Predicting Fluvial Reservoir Facies by Upscaling Seismic Inversion with 3D Geocellular Modeling: Pinedale Field Case Study | Schlumberger
Tech Paper
Location
United States, North America, Onshore
Byline
S.K. Logan and E. LaBarre, Ultra Petroleum; C. Dorion, Schlumberger; P.R. Clarke, Ultra Petroleum; M. Ahmed, CGG; A. Hartley, University of Aberdeen
Society
URTeC
Paper Number
2123
Presentation Date
20-22 July 2020
Products Used
Premium

Predicting Fluvial Reservoir Facies by Upscaling Seismic Inversion with 3D Geocellular Modeling

Pinedale Field case study



Abstract

Over the past twenty-five years, more than 3,500 wells have been drilled in the giant Pinedale Field in the northern Green River Basin of Wyoming, at spacing intervals as tight as 5-acres and completed in the 6,000 ft. reservoir column of stacked, tight-gas, fluvial sandstones. Even with this high density of well control, geologic uncertainties remain regarding the geometry and architecture of the highly heterogeneous fluviatile basin-fill. The goal of this project was to predict the distribution and size of the reservoir facies using geocellular-modeling techniques.

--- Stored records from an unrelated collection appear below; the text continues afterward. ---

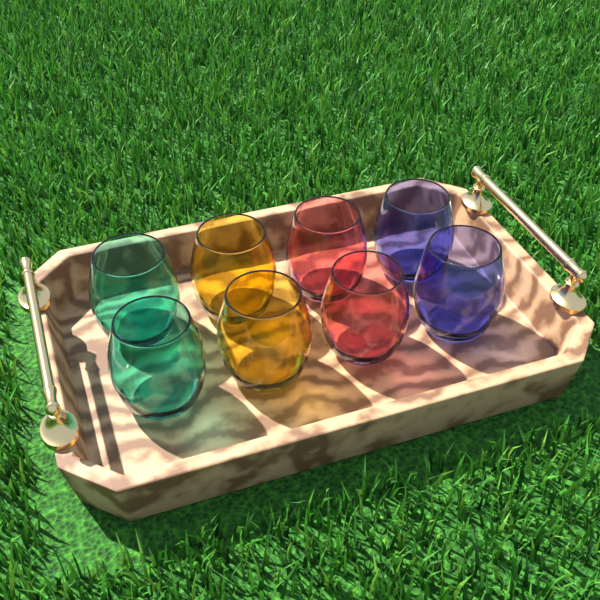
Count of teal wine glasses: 2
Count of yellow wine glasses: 2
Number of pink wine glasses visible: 2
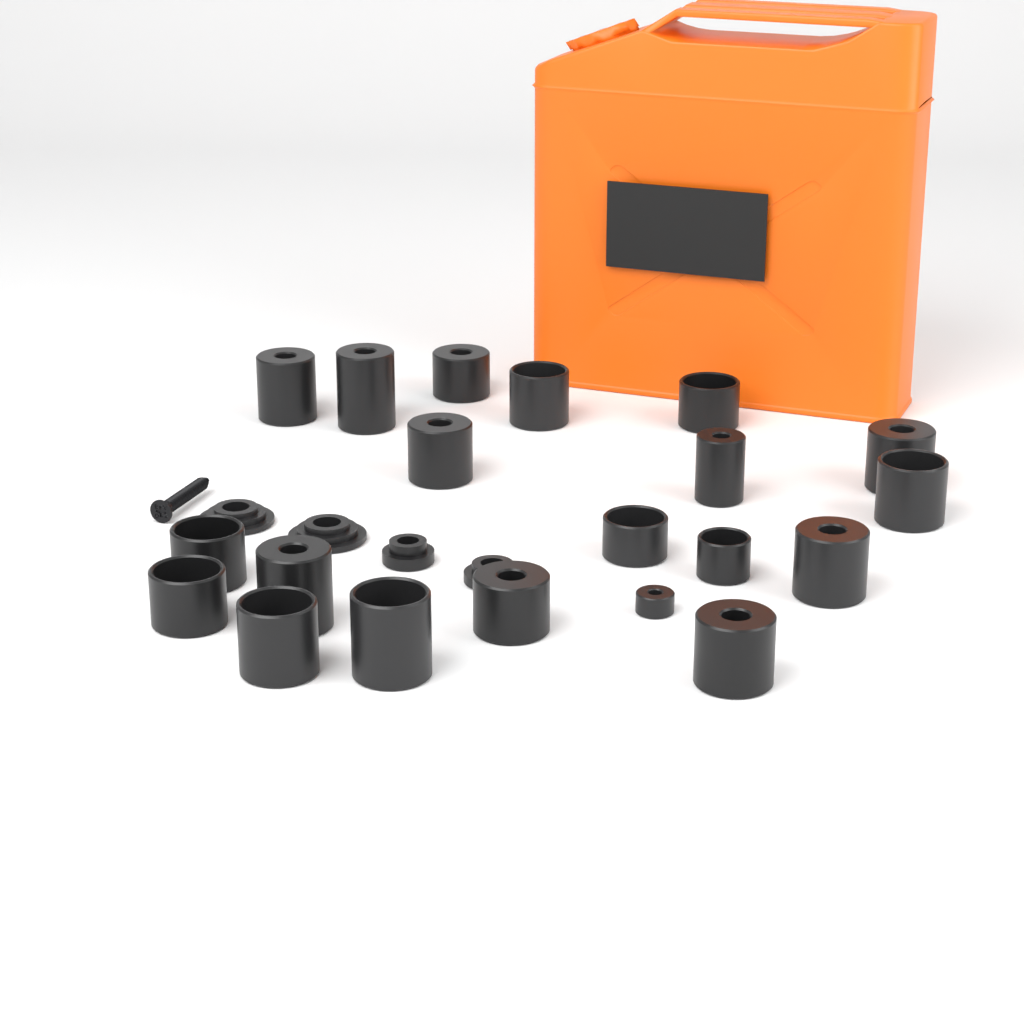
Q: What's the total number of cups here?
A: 20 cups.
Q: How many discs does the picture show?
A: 4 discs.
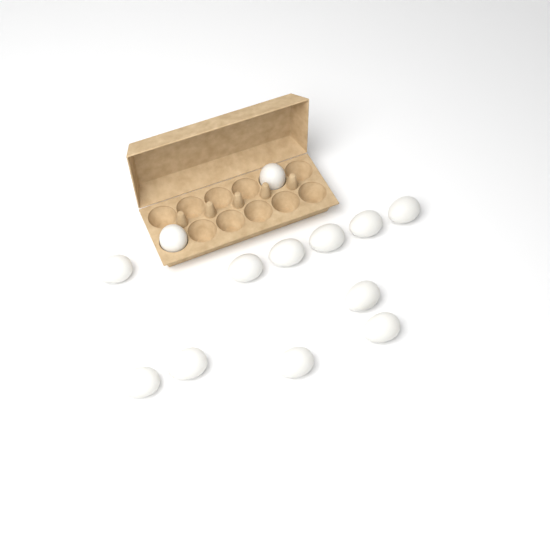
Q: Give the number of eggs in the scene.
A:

A process-based depositional framework formed the starting point for our characterization study. Examples from modern analogs and the rock record were used to condition the model inputs as related to channel size, scaling relationships (including net/gross), and overall reservoir architecture; the fluvial depositional sequences comprise a distributary fluvial system. At a range of scales, a seismic inversion facies volume, supplemented with a dense population of well logs, and core data helped constrain the size, geometry and distribution of reservoir facies at multiple, geologically distinct intervals. The resulting geocellular model honors all input data. Vertical upscaling is primarily constrained by well logs and core. Lateral facies distributions are primarily constrained by the seismic inversion column paired with well data.

By combining sedimentologic interpretations from seismic and well logs, this integrated study was able to differentiate fluvial reservoir sandstones from overbank siltstones and mudstones. This technology-driven reservoir characterization study was undertaken to improve our understanding of resource-in-place and to optimize wellbore placement and construction, for ongoing field development.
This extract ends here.